CARNIVAL OF SOULS
RELEASE DATE: Now Available on Blu-ray
WRITTEN BY: John Clifford
DIRECTED BY: Herk Harvey
STARRING: Candace Hilligoss, Frances Feist, Sidney Berger
CARNIVAL OF SOULS. It was absolutely ubiquitous on regional “chiller theater”–style broadcasts in my misspent youth. Bizarre, dream-like, and at times downright “arthaus,” this flick was unlike anything else shown on those types of programs. And as “off” as CARNIVAL seemed when viewed at a decent hour, it was nightmare fuel when viewed half asleep at 2 a.m. Above all else, it worked its way into my brain and stayed there and became a fast favorite. At the dawn of the home-video craze, CARNIVAL was even easier to come by, thanks to its public domain status allowing it to be featured on discount VHS tapes whose picture quality looked like it had been submerged in the briny depths for eternity like the film’s otherworldly denizens. … Speaking of which …
CARNIVAL OF SOULS concerns the adventures of Mary Henry, a survivor of a drag race gone horribly awry who resurfaces three hours after the crash. Mary eventually makes her way to Utah to take a position as a church organist, but along the way she begins to realize something is amiss as her radio will only play strange organ music and a pale-faced apparition begins to haunt her; which continues after she rents a room in town and begins work. What is the secret behind the seemingly supernatural goings-on and how does the strange abandoned pavilion in town factor in to the whole affair? I ain’t tellin’, my creeps!

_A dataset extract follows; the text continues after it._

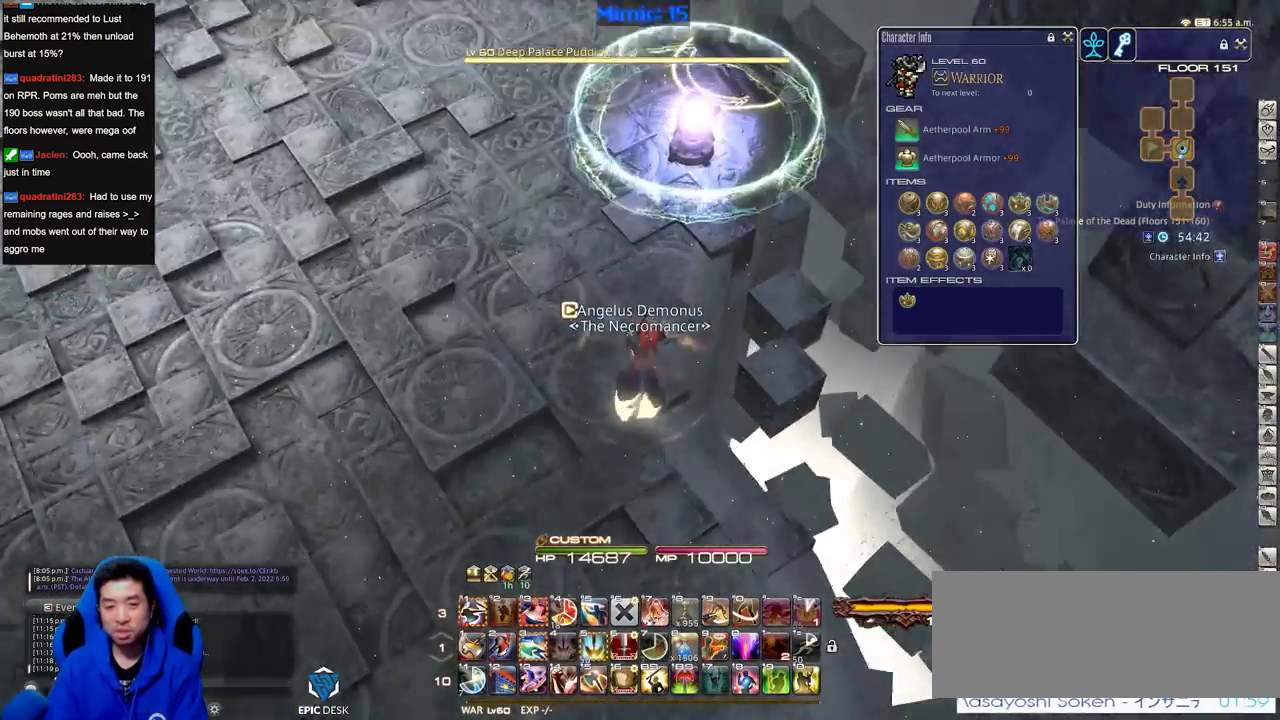
{"keys": ["w"], "events": [[134, "d", "down"], [317, "d", "up"]]}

Tightly paced, gorgeously shot, and every bit the American answer to the work of Bergman (whose films are echoed throughout with cinematography reminiscent of the great director … even the ghouls of the film bring to mind the figure of Death from Bergman’s THE SEVENTH SEAL), CARNIVAL OF SOULS is a full-on expressionistic masterpiece … and by Dagon does Criterion ever give it its due! I can’t recall ever seeing a film of this age presented with such a crystal-clear transfer (hell, many recent films don’t even look as good as CARNIVAL does here).
Along with that gorgeous presentation, the folks at Criterion saw fit to include an impressive array of bonus content. There’s a scene-specific commentary featuring interviews with director Herk Harvey and screenwriter John Clifford, archival documentaries and TV specials about the film and its locations, a video essay, a great interview with comedian Dana Gould (who really knows his horror biz ins and outs), a trailer, deleted scenes, industrial films for the Centron Corporation by director Harvey (his main occupation), and an essay about Centron (narrated by Gould).
To sum it all up, CARNIVAL OF SOULS is a unique, absolutely gorgeous horror flick that belongs on the shelf of each and every lover of the genre, and this release presents the film in a way that is second to none (plus those extras!!!). Highest Possible Recommendation here, my creeps!